Time’s Up

How on earth do people fill the hours in the day if they’re not talking/thinking/writing about the municipal campaign? Exercising? Exorcising? Watching TV? Raising children? What?

No time for any of that, have I, and during one late night bull session about the issue recently, it struck me that, despite politicians’ best efforts and laid plans, they are ultimately done or undone by nothing more than timing. Take our outgoing mayor, David Miller, for example. Swept to power on a demand wave for change in the wake of the Lastman administration’s inability to cope with the megacity beast that emerged from amalgamation, seven years later Miller himself was chased from office in the face of a rising tide of discontent within the populace.

His offense? Well, to these not unbiased eyes, it is mostly a case of being in the wrong place at the wrong time for Miller. That is not to say he was blameless or that he couldn’t have done some things differently. Politicians make mistakes. To expect anything approximating perfection is a little unreasonable.

But in this part of the world (namely Toronto, Ontario), Miller is the first of our elected officials to face the voters’ wrath in these post-economic meltdown times. Things are tough out there. Peoples’ livelihoods are not secure. We’re not at all convinced that we’re out of the woods yet. The future is… unsettling, let’s put it.

So the Miller administration gives voters the chance to let their displeasure with the state of affairs be known. The premier ducks and hides for another year. Our Prime Minister manipulates a minority government with a weak opposition, biding his time until things become more favourable towards those in the seat of power. So our ire finds its target at City Hall.

An added bonus at the municipal level is the opportunity for voters to give the heave-ho directly to an unpopular politician. So while Mayor Miller is gone, any candidate seen representing his terms in office (and we all know who that is) becomes his surrogate. At the provincial and federal levels, unless someone lives in the riding of the premier or prime minister, they’re voting for or against the government by proxy with the candidate representing the party in their riding. Municipally, the name’s right there on the ballot to do with whatever a voter wishes.

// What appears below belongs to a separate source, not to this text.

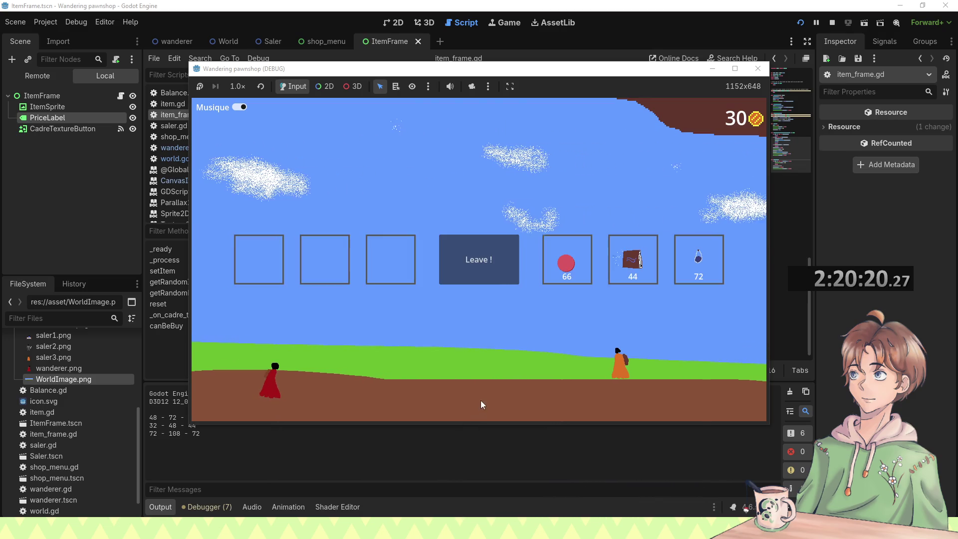
Step: Play through two merchant visits, leaving each shop and turning the music off, then stop the game
{"action": "left_click", "coordinate": [466, 262]}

There’s some power in that.

The irony of this is that the one candidate benefiting most from current voter anger, the guy who’s masterfully tapped into it, is running on a bare bones, inventively buoyant platform that stays afloat on the sea of outrage despite gapping holes in it that should’ve rightly sunk it as soon as it hit the water. It prescribes a healthy dose of the same warmed over neo-conservative uncommon sense that helped get us into this present mess, macro-ly speaking. Small government stepping out of the way of the almighty free market which will fix all that it broke in the first place. Really, trust us. This time it’ll work.

For some reason, voters think that some of this at the city level will cure the ills that ail us. There may be no convincing them otherwise because, well, timing is everything. And this time, time may not be on our side.

somewhat fatalistically submitted by Urban Sophisticat

2 thoughts on “Time’s Up

  1. All David Miller had to do was raise property taxes each time his executive committee and Council voted to spend money the City didn’t have. He was happy too to rise with the free market. TO was up for sale under him too.

    His tenure was not unlike what the Fed Liberals inherited under Jean Chretien.

    DM had the time, the votes (they’d still vote for him) and the mandate.

    Yes, he’s dome mayoral things that were good but, he bottled it. He failed a great opportunity. Joe Pantalone would fail as well.

    • Dear Mr. MacQuarie,

      Welcome back. We here at All Fired Up in the Big Smoke thought we had lost you to a more grown-up site.

      As I think was stated in this post, we never said David Miller did a perfect job as mayor. Demanding that he do so would be very unrealistic. We just happen to think that in weighing the pros and cons of his administration, the former is beefier than the latter. That’s probably why, given a little hindsight and distance from last summer’s strike, a good chunk of Torontonians would’ve voted for him again given the opportunity.

      As for Joe Pantalone? We don’t happen to share your gift for reading tea leaves to see the future. That skill would come in handy, though, as we’d be doing a whole lot better in the office football pool. I mean, Dallas at 0-2! How is that possible?